» PROBLEMS:
(1) List every band or group the album review names.
(2) Turn the album review's paragraph beginning "The Mamifferians" into a short list of who took part and in what role.
(3) According to the album review, about how long is the title track?

» QUOTED TEXT:
------------------------------
Locrian & Mamiffer ‘Bless Them That Curse You’ CD/LP 2012

Locrian & Mamiffer ‘Bless Them That Curse You’ CD/LP 2012…and so we have the umpty-twelfth Locrian-related release of the year – a year not even half-way through, I might add – and once again, Messrs. Hannum, Foisy and Hess are working in collaboration with other like-minded parties, this time the lady and gentlemen of Mamiffer, and once again the results are stunning.

The Mamifferians – Faith Coloccia, Travis Rommeriem and Aaron Turner (yes, that Aaron Turner) – are also joined by ‘auxiliary instrumentalists’ Alex Barnett of Oakeater and Brian Cook of Russian Circles/These Arms Are Snakes/Botch.

What we have here, my fine-feathered friends, is a collective consciousness that is at one with its individual constituent parts. Everything and everyone is working in perfect harmony……although ‘harmony’ may not be quite the right word to use to describe the haunting sounds that are wrung from the æther during Bless Them That Curse You.

‘In Fulminic Blaze’ opens the gate, hollow, droning chants overshadowed by inhuman screams, slowly subsiding as delicately picked and dramatically accented guitar fills the void. Powerfully minimalist percussion drives the beast as it snowballs into a throbbing, pounding colossus, guitars strumming repetitively on top of that roiling thunder-crack rhythm.

The titular track itself coalesces from a nebulous muffled ululation that swells in volume, evolving harmonic overtones that themselves swell and expand into a shimmering drone with a bowed bass undertone stretched across what seems like infinity but is in fact only around six minutes. This is sound to get lost in.

The ghost of The Exorcist – no pun intended – haunts ‘Corpus Luteum’, containing, as it does in its intro section, fragments of Oldfield’s Tubular Bells, but this almost jaunty sound soon gives way to sinister baroque glissandos, nerve-jarring piano notes and a subtly howling echo that all help to evoke the taut, horrifying psychodrama of Friedkin’s 1973 work of terror and possession.
------------------------------
» ENTRIES PROVIDED:
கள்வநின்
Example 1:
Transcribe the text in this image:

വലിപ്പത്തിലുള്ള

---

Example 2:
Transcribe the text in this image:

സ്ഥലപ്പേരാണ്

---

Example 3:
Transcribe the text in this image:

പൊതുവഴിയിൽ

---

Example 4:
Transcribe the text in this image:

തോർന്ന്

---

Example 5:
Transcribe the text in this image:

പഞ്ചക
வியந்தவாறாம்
------------------------------
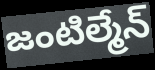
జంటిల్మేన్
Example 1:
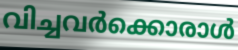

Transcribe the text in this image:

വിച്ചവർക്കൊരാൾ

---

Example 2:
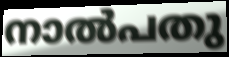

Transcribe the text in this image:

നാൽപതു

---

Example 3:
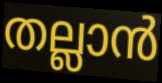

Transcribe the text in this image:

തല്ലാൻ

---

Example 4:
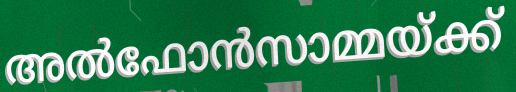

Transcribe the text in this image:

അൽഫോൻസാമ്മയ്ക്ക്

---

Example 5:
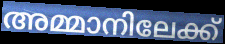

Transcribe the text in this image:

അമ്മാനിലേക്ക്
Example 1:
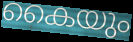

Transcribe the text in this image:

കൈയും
------------------------------
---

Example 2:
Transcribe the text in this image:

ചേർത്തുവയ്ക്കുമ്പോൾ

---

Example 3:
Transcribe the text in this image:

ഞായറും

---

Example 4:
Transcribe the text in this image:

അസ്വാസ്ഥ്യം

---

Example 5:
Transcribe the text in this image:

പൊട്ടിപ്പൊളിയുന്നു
------------------------------
» SOLUTIONS IN ORDER:
(1)
- Locrian
- Mamiffer
- Oakeater
- Russian Circles
- These Arms Are Snakes
- Botch

(2)
- Mamiffer members: Faith Coloccia, Travis Rommeriem, Aaron Turner
- Auxiliary instrumentalists:
  - Alex Barnett (Oakeater)
  - Brian Cook (Russian Circles/These Arms Are Snakes/Botch)

(3) Around six minutes.